● EXERCISE
Transcribe each entry exactly as it appears, leaving out any picture it holds.
Top of TASK INPUT
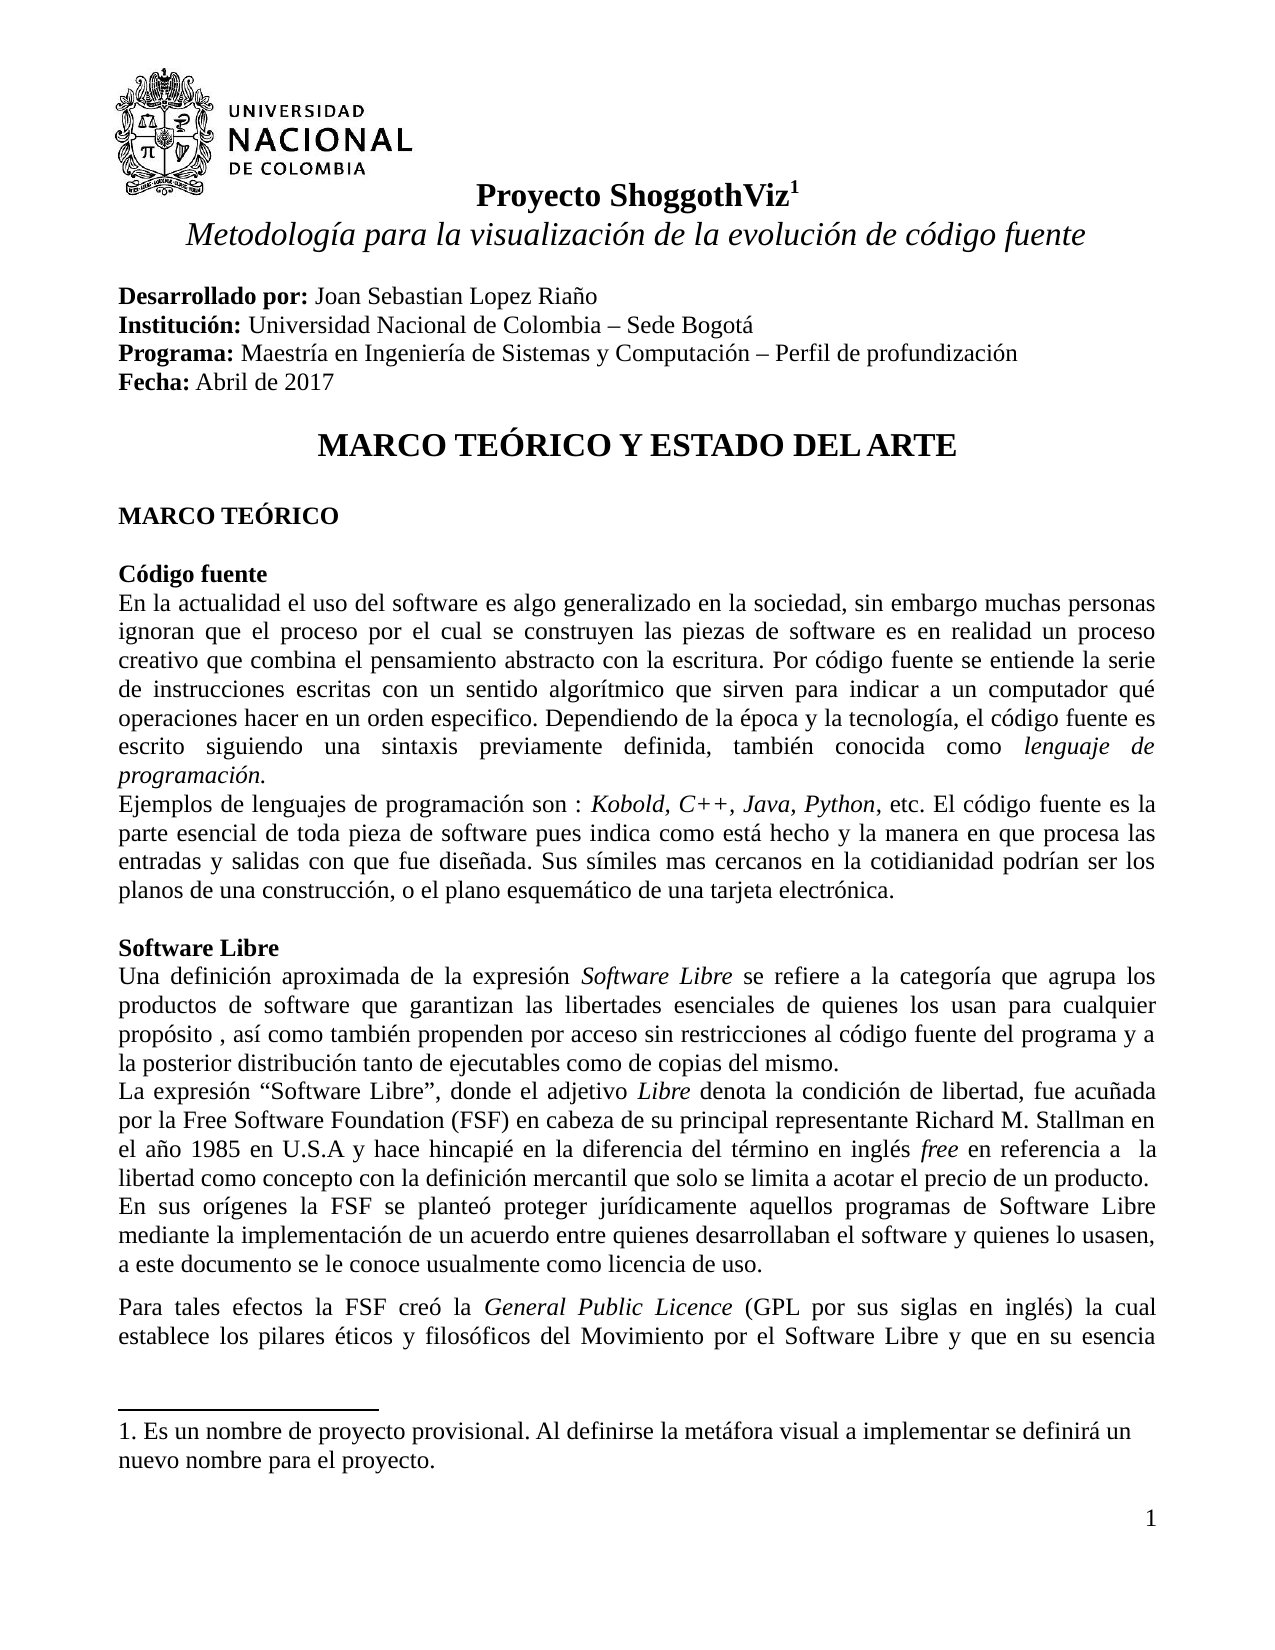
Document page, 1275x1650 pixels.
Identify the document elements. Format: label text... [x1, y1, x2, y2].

text MARCO TEÓRICO [118, 501, 1157, 530]
text Fecha: Abril de 2017 [118, 367, 1157, 396]
subtitle En la actualidad el uso del software es algo generalizado en la sociedad, sin embargo muchas personas ignoran que el proceso por el cual se construyen las piezas de software es en realidad un proceso creativo que combina el pensamiento abstracto con la escritura. Por código fuente se entiende la serie de instrucciones escritas con un sentido algorítmico que sirven para indicar a un computador qué operaciones hacer en un orden especifico. Dependiendo de la época y la tecnología, el código fuente es escrito siguiendo una sintaxis previamente definida, también conocida como lenguaje de programación. [118, 588, 1157, 789]
text . Es un nombre de proyecto provisional. Al definirse la metáfora visual a implementar se definirá un nuevo nombre para el proyecto. [118, 1416, 1157, 1474]
text La expresión “Software Libre”, donde el adjetivo Libre denota la condición de libertad, fue acuñada por la Free Software Foundation (FSF) en cabeza de su principal representante Richard M. Stallman en el año 1985 en U.S.A y hace hincapié en la diferencia del término en inglés free en referencia a la libertad como concepto con la definición mercantil que solo se limita a acotar el precio de un producto. [118, 1076, 1157, 1191]
text Metodología para la visualización de la evolución de código fuente [118, 214, 1157, 252]
picture [112, 62, 418, 198]
text Programa: Maestría en Ingeniería de Sistemas y Computación – Perfil de profundización [118, 338, 1157, 367]
text Una definición aproximada de la expresión Software Libre se refiere a la categoría que agrupa los productos de software que garantizan las libertades esenciales de quienes los usan para cualquier propósito , así como también propenden por acceso sin restricciones al código fuente del programa y a la posterior distribución tanto de ejecutables como de copias del mismo. [118, 961, 1157, 1076]
text Proyecto ShoggothViz [118, 176, 1157, 214]
text Código fuente [118, 559, 1157, 588]
text Para tales efectos la FSF creó la General Public Licence (GPL por sus siglas en inglés) la cual establece los pilares éticos y filosóficos del Movimiento por el Software Libre y que en su esencia [118, 1292, 1157, 1350]
text Institución: Universidad Nacional de Colombia – Sede Bogotá [118, 310, 1157, 338]
subtitle Software Libre [118, 933, 1157, 961]
subtitle Ejemplos de lenguajes de programación son : Kobold, C++, Java, Python, etc. El código fuente es la parte esencial de toda pieza de software pues indica como está hecho y la manera en que procesa las entradas y salidas con que fue diseñada. Sus símiles mas cercanos en la cotidianidad podrían ser los planos de una construcción, o el plano esquemático de una tarjeta electrónica. [118, 789, 1157, 904]
text En sus orígenes la FSF se planteó proteger jurídicamente aquellos programas de Software Libre mediante la implementación de un acuerdo entre quienes desarrollaban el software y quienes lo usasen, a este documento se le conoce usualmente como licencia de uso. [118, 1191, 1157, 1278]
text Desarrollado por: Joan Sebastian Lopez Riaño [118, 281, 1157, 310]
text MARCO TEÓRICO Y ESTADO DEL ARTE [118, 425, 1157, 463]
Bottom of TASK INPUT
● EXERCISE OUTPUT
Document page, 1275x1650 pixels.
Identify the document elements. Format: label text... [x1, y1, x2, y2].

text MARCO TEÓRICO [118, 501, 1157, 530]
text Fecha: Abril de 2017 [118, 367, 1157, 396]
subtitle En la actualidad el uso del software es algo generalizado en la sociedad, sin embargo muchas personas ignoran que el proceso por el cual se construyen las piezas de software es en realidad un proceso creativo que combina el pensamiento abstracto con la escritura. Por código fuente se entiende la serie de instrucciones escritas con un sentido algorítmico que sirven para indicar a un computador qué operaciones hacer en un orden especifico. Dependiendo de la época y la tecnología, el código fuente es escrito siguiendo una sintaxis previamente definida, también conocida como lenguaje de programación. [118, 588, 1157, 789]
text . Es un nombre de proyecto provisional. Al definirse la metáfora visual a implementar se definirá un nuevo nombre para el proyecto. [118, 1416, 1157, 1474]
text La expresión “Software Libre”, donde el adjetivo Libre denota la condición de libertad, fue acuñada por la Free Software Foundation (FSF) en cabeza de su principal representante Richard M. Stallman en el año 1985 en U.S.A y hace hincapié en la diferencia del término en inglés free en referencia a la libertad como concepto con la definición mercantil que solo se limita a acotar el precio de un producto. [118, 1076, 1157, 1191]
text Metodología para la visualización de la evolución de código fuente [118, 214, 1157, 252]
picture [112, 62, 418, 198]
text Programa: Maestría en Ingeniería de Sistemas y Computación – Perfil de profundización [118, 338, 1157, 367]
text Una definición aproximada de la expresión Software Libre se refiere a la categoría que agrupa los productos de software que garantizan las libertades esenciales de quienes los usan para cualquier propósito , así como también propenden por acceso sin restricciones al código fuente del programa y a la posterior distribución tanto de ejecutables como de copias del mismo. [118, 961, 1157, 1076]
text Proyecto ShoggothViz [118, 176, 1157, 214]
text Código fuente [118, 559, 1157, 588]
text Para tales efectos la FSF creó la General Public Licence (GPL por sus siglas en inglés) la cual establece los pilares éticos y filosóficos del Movimiento por el Software Libre y que en su esencia [118, 1292, 1157, 1350]
text Institución: Universidad Nacional de Colombia – Sede Bogotá [118, 310, 1157, 338]
subtitle Software Libre [118, 933, 1157, 961]
subtitle Ejemplos de lenguajes de programación son : Kobold, C++, Java, Python, etc. El código fuente es la parte esencial de toda pieza de software pues indica como está hecho y la manera en que procesa las entradas y salidas con que fue diseñada. Sus símiles mas cercanos en la cotidianidad podrían ser los planos de una construcción, o el plano esquemático de una tarjeta electrónica. [118, 789, 1157, 904]
text En sus orígenes la FSF se planteó proteger jurídicamente aquellos programas de Software Libre mediante la implementación de un acuerdo entre quienes desarrollaban el software y quienes lo usasen, a este documento se le conoce usualmente como licencia de uso. [118, 1191, 1157, 1278]
text Desarrollado por: Joan Sebastian Lopez Riaño [118, 281, 1157, 310]
text MARCO TEÓRICO Y ESTADO DEL ARTE [118, 425, 1157, 463]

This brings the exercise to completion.